**About this exercise**
The line containing "right ear: (108, 143)" and every line after it, through the last line of the records, are to be transcribed exactly, and nothing else.

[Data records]
————

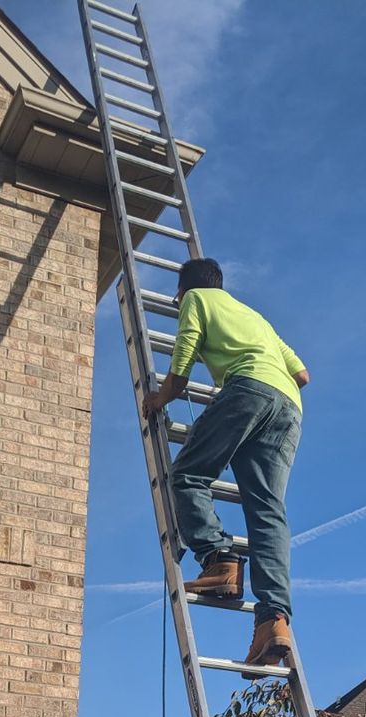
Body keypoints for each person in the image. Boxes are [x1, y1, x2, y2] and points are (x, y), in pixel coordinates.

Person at [141, 258, 308, 668]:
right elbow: (302, 374)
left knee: (188, 475)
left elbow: (180, 368)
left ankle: (221, 561)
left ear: (184, 290)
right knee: (268, 512)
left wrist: (158, 399)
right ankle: (273, 620)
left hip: (247, 390)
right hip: (289, 407)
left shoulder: (196, 299)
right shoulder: (256, 317)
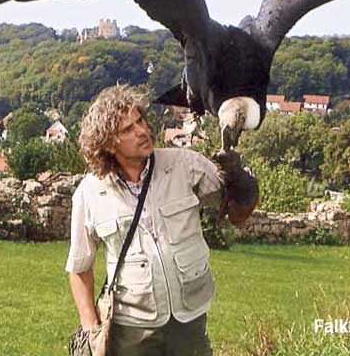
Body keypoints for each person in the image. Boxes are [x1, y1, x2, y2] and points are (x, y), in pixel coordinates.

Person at [65, 85, 258, 355]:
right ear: (108, 143)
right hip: (130, 328)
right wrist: (91, 329)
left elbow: (238, 215)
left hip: (188, 320)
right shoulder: (90, 192)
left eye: (140, 121)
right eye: (128, 129)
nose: (142, 131)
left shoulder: (185, 165)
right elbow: (79, 267)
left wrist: (242, 183)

————

**Reply**
right ear: (108, 143)
right hip: (130, 328)
right wrist: (91, 329)
left elbow: (238, 215)
left hip: (188, 320)
right shoulder: (90, 192)
left eye: (140, 121)
right eye: (128, 129)
nose: (142, 131)
left shoulder: (185, 165)
right elbow: (79, 267)
left wrist: (242, 183)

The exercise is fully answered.